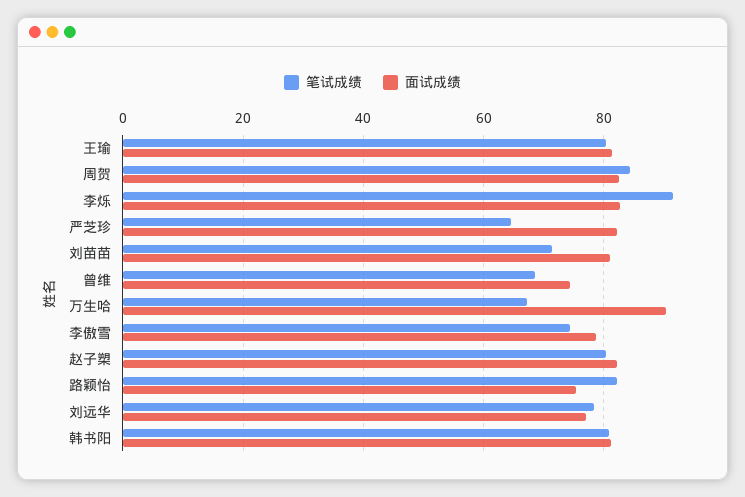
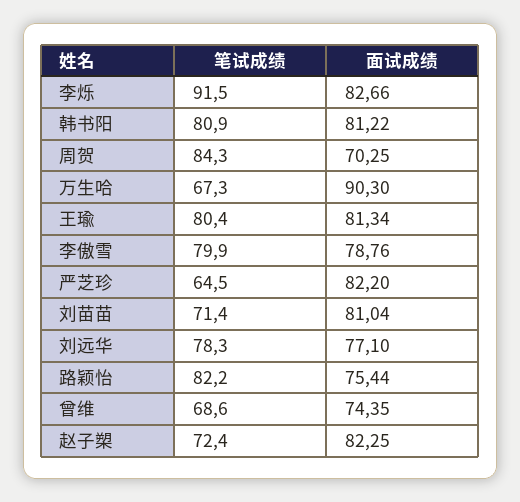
  {
    "笔试成绩": {
      "王瑜": 80.4,
      "周贺": 84.3,
      "李烁": 91.5,
      "严芝珍": 64.5,
      "刘苗苗": 71.4,
      "曾维": 68.6,
      "万生哈": 67.3,
-     "李傲雪": 74,
+     "李傲雪": 79.9,
-     "赵子槊": 80,
+     "赵子槊": 72.4,
      "路颖怡": 82.2,
      "刘远华": 78.3,
      "韩书阳": 80.9
    },
    "面试成绩": {
      "王瑜": 81.34,
-     "周贺": 82,
+     "周贺": 70.25,
      "李烁": 82.66,
      "严芝珍": 82.2,
      "刘苗苗": 81.04,
      "曾维": 74.35,
      "万生哈": 90.3,
      "李傲雪": 78.76,
      "赵子槊": 82.25,
      "路颖怡": 75.44,
      "刘远华": 77.1,
      "韩书阳": 81.22
    }
  }

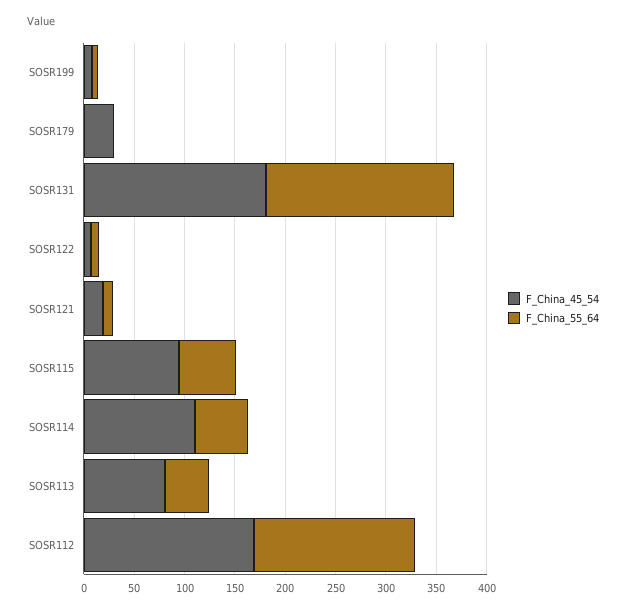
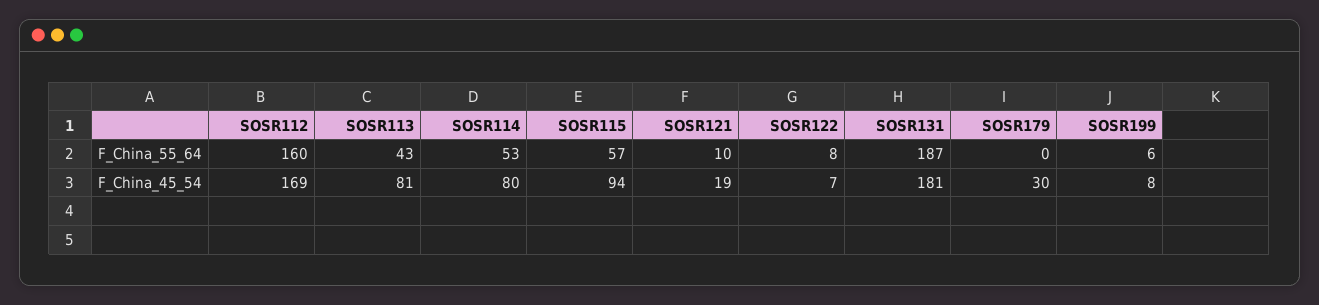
  {
    "F_China_45_54": {
      "SOSR199": 8,
      "SOSR179": 30,
      "SOSR131": 181,
      "SOSR122": 7,
      "SOSR121": 19,
      "SOSR115": 94,
-     "SOSR114": 110,
+     "SOSR114": 80,
      "SOSR113": 81,
      "SOSR112": 169
    },
    "F_China_55_64": {
      "SOSR199": 6,
      "SOSR179": 0,
      "SOSR131": 187,
      "SOSR122": 8,
      "SOSR121": 10,
      "SOSR115": 57,
      "SOSR114": 53,
      "SOSR113": 43,
      "SOSR112": 160
    }
  }

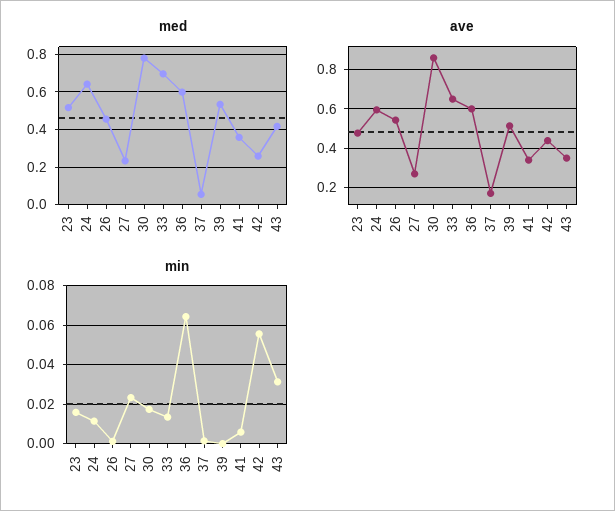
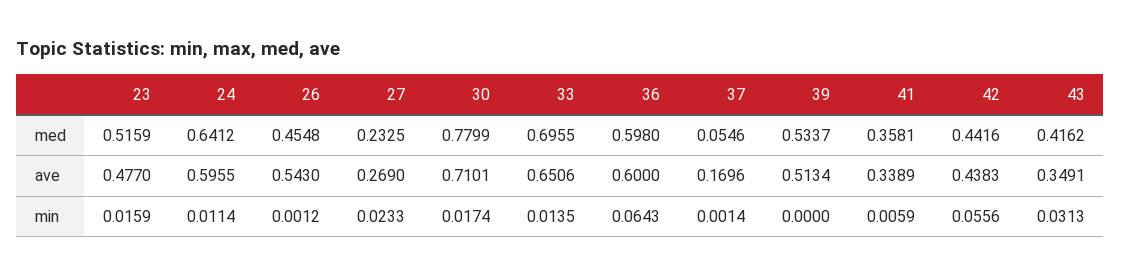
  {
    "med": {
      "23": 0.5159,
      "24": 0.6412,
      "26": 0.4548,
      "27": 0.2325,
      "30": 0.7799,
      "33": 0.6955,
      "36": 0.598,
      "37": 0.0546,
      "39": 0.5337,
      "41": 0.3581,
-     "42": 0.25,
+     "42": 0.4416,
      "43": 0.4162
    },
    "ave": {
      "23": 0.477,
      "24": 0.5955,
      "26": 0.543,
      "27": 0.269,
-     "30": 0.85,
+     "30": 0.7101,
      "33": 0.6506,
      "36": 0.6,
      "37": 0.1696,
      "39": 0.5134,
      "41": 0.3389,
      "42": 0.4383,
      "43": 0.3491
    },
    "min": {
      "23": 0.0159,
      "24": 0.0114,
      "26": 0.0012,
      "27": 0.0233,
      "30": 0.0174,
      "33": 0.0135,
      "36": 0.0643,
      "37": 0.0014,
      "39": 0,
      "41": 0.0059,
      "42": 0.0556,
      "43": 0.0313
    }
  }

☆ ☆ ☆

→ What you have to do
The copy you output must match the entries above exactly, except that it has no pictures.

→ Answer to this exercise
  {
    "笔试成绩": {
      "王瑜": 80.4,
      "周贺": 84.3,
      "李烁": 91.5,
      "严芝珍": 64.5,
      "刘苗苗": 71.4,
      "曾维": 68.6,
      "万生哈": 67.3,
-     "李傲雪": 74,
+     "李傲雪": 79.9,
-     "赵子槊": 80,
+     "赵子槊": 72.4,
      "路颖怡": 82.2,
      "刘远华": 78.3,
      "韩书阳": 80.9
    },
    "面试成绩": {
      "王瑜": 81.34,
-     "周贺": 82,
+     "周贺": 70.25,
      "李烁": 82.66,
      "严芝珍": 82.2,
      "刘苗苗": 81.04,
      "曾维": 74.35,
      "万生哈": 90.3,
      "李傲雪": 78.76,
      "赵子槊": 82.25,
      "路颖怡": 75.44,
      "刘远华": 77.1,
      "韩书阳": 81.22
    }
  }

  {
    "F_China_45_54": {
      "SOSR199": 8,
      "SOSR179": 30,
      "SOSR131": 181,
      "SOSR122": 7,
      "SOSR121": 19,
      "SOSR115": 94,
-     "SOSR114": 110,
+     "SOSR114": 80,
      "SOSR113": 81,
      "SOSR112": 169
    },
    "F_China_55_64": {
      "SOSR199": 6,
      "SOSR179": 0,
      "SOSR131": 187,
      "SOSR122": 8,
      "SOSR121": 10,
      "SOSR115": 57,
      "SOSR114": 53,
      "SOSR113": 43,
      "SOSR112": 160
    }
  }

  {
    "med": {
      "23": 0.5159,
      "24": 0.6412,
      "26": 0.4548,
      "27": 0.2325,
      "30": 0.7799,
      "33": 0.6955,
      "36": 0.598,
      "37": 0.0546,
      "39": 0.5337,
      "41": 0.3581,
-     "42": 0.25,
+     "42": 0.4416,
      "43": 0.4162
    },
    "ave": {
      "23": 0.477,
      "24": 0.5955,
      "26": 0.543,
      "27": 0.269,
-     "30": 0.85,
+     "30": 0.7101,
      "33": 0.6506,
      "36": 0.6,
      "37": 0.1696,
      "39": 0.5134,
      "41": 0.3389,
      "42": 0.4383,
      "43": 0.3491
    },
    "min": {
      "23": 0.0159,
      "24": 0.0114,
      "26": 0.0012,
      "27": 0.0233,
      "30": 0.0174,
      "33": 0.0135,
      "36": 0.0643,
      "37": 0.0014,
      "39": 0,
      "41": 0.0059,
      "42": 0.0556,
      "43": 0.0313
    }
  }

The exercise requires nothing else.